Thai riot police, protesters, face each other at government HQ

Updated



(Reuters) - Lines of Thai riot police confronted anti-government protesters blocking the government's headquarters in Bangkok on Tuesday after authorities said they would renew an operation to retake several sites occupied by demonstrators for weeks.

The protesters have been rallying since November in a bid to oust Prime Minister Yingluck Shinawatra, whom they view as a proxy for her elder brother, Thaksin Shinawatra, a former premier toppled in a military coup in 2006.

Bluesky TV, the protest movement's own television channel that broadcasts the fiery speeches of its leader, Suthep Thaugsuban, showed live pictures of ranks of police with shields near Government House in central Bangkok.

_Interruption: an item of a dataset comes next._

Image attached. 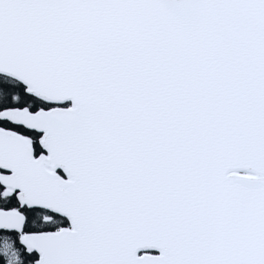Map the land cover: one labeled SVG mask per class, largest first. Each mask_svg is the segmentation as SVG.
<instances>
[{"label": "snow or ice", "instance_id": "obj_1", "mask_svg": "<svg viewBox=\"0 0 264 264\" xmlns=\"http://www.w3.org/2000/svg\"><path fill=\"white\" fill-rule=\"evenodd\" d=\"M0 264H264V0H0Z\"/></svg>", "mask_w": 264, "mask_h": 264}]
</instances>
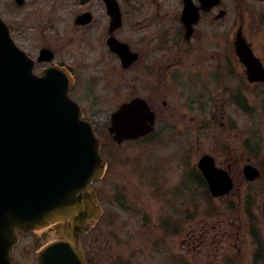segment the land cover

Raw: Deadly Clashes in Bangkok
Raw: Deadly Clashes in Bangkok

Demonstrators were massed a few hundred meters away, the two sides separated by sandbag barriers constructed by the protesters. There were no clashes.

Labour Minister Chalerm Yoobamrung, who is in charge of the security operation, has said police would reclaim protest sites near Government House, the Interior Ministry, the Energy Ministry and a government administration complex in north Bangkok.

The protests are the latest installment of an eight-year political battle broadly pitting the Bangkok middle class and royalist establishment against the poorer, mostly rural supporters of Yingluck and her billionaire brother Thaksin.

Demonstrators accuse Thaksin of nepotism and corruption and say he used taxpayers' money for populist subsidies and easy loans that have bought him the loyalty of millions in the populous north and northeast.

Yingluck has been forced to abandon her office in Government House by the protesters, who have also blocked major intersections in Bangkok's shopping and business districts since mid-January.